I don’t find myself often visiting the same site twice; when I’m looking for a recipe, I usually already know what I want to make, and I’m just looking for a recipe to facilitate that. I, like many people, don’t follow these recipe blogs for ideas. There’re so many websites following the same format that they’re all more or less interchangeable. So it would make sense for a good website to try and outcompete the others by optimizing better, right?

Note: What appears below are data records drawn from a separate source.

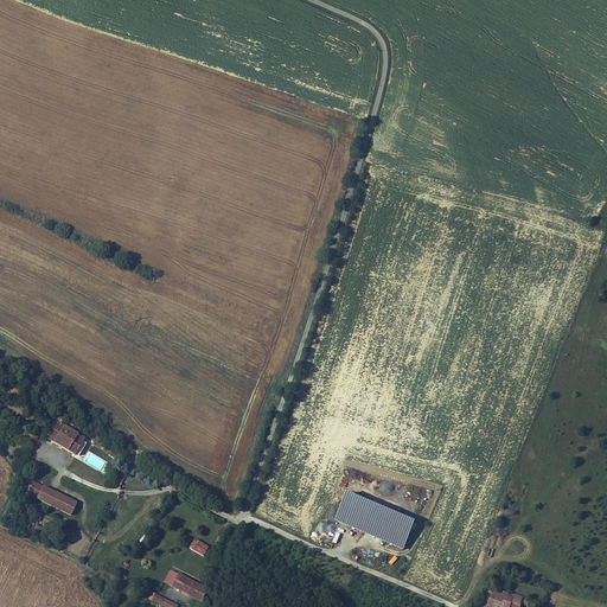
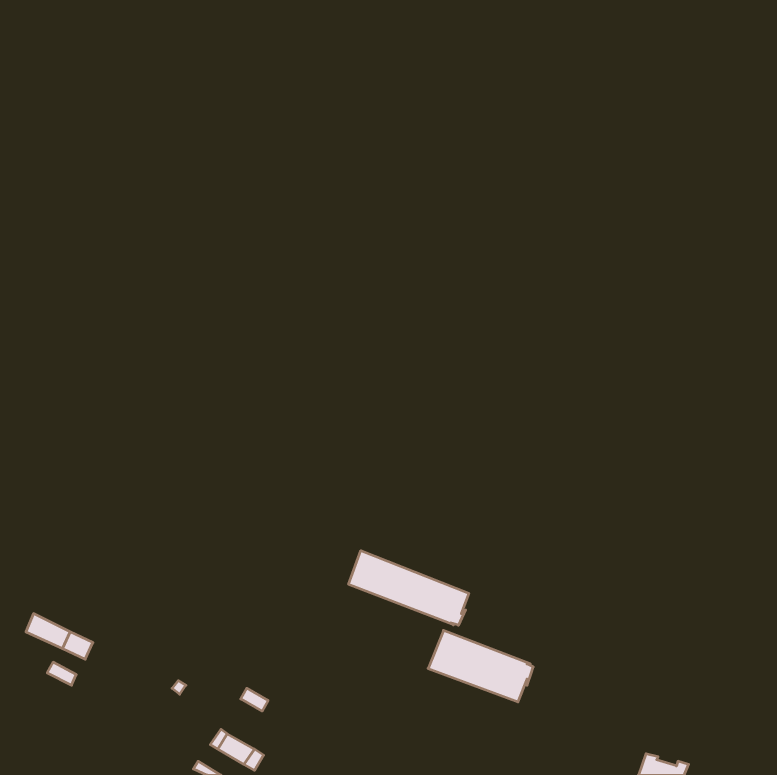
building: [43,422,79,453] -> none
building: none -> [349,551,469,625]

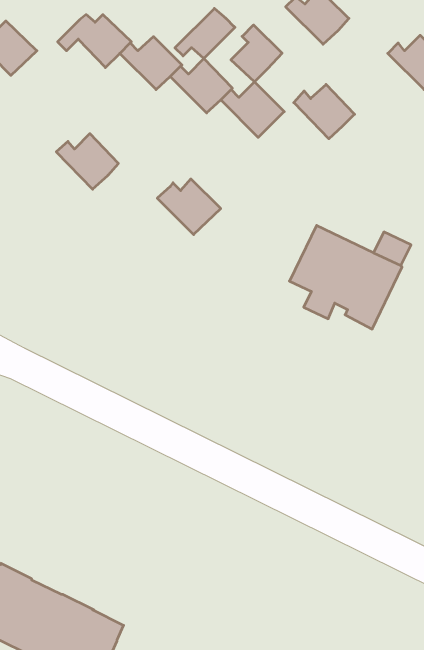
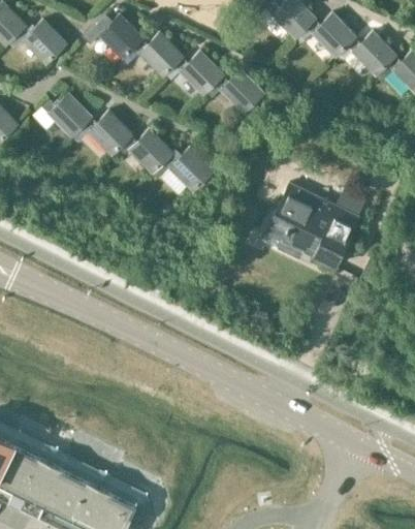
building: [175,8,235,59] -> none
building: [231,25,282,82] -> none
building: [294,84,355,139] -> [308,13,356,57]
building: none -> [42,92,92,136]
building: none -> [124,129,173,174]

That’s the trick, that website has to show up in the results first for that strategy to be effective. But if they’re new (and if they’re one of the millions of sites with a blueberry muffin recipe) they’ll get sorted to the bottom, and the top sites all follow the winning format because the winning format can pay for their ads. The newbies then have to optimize for the limited number of visitors to their website, which – you guessed it – means following the winning strategy. Increased funding means they can now pay for advertising campaigns, and now they’re one of the horde.

Besides, If I click on a website and realize it’s terrible, I’m still going to wait for it to finish loading. I don’t know if the other websites with similar recipes are going to have the same loading time, so I’m not saving any time if I risk it and find out the second result from the top is also poorly optimized. They’re all playing chicken, and they know that aside from standouts like Allrecipes and other crowd-sourced sites, you really don’t have another option. You won’t leave unless the website’s truly, truly horrible.

 

Personality books and TV – Hope

 

This whole event is so frustrating that cookbooks have come back into fashion, but with online personalities instead of TV ones. Binging with Babish, Sohla El-Waylly, Claire Saffitz – you might not know these people, but they have a big enough following on Youtube to create and sell their own recipe books.

I know these names because they got big – and because they broke through the format that haunts these smaller recipe bloggers. Therefore, I don’t worry that Babish’s website is going to suck because I enjoy his content, and I know the quality is going to be there. I know Sohla is an expert in her field, and I know the recipes she films have worked for me in the past, so I know the cookbook’s going to be decent at minimum. I don’t know that for these recipe bloggers. I’m interested in what Claire has to say about technique, because she went to school for it, and she tells her viewers where these techniques came from. Recipe bloggers screw up techniques (or oversimplify them) all the time, so trusting one feels more dangerous than it should feel.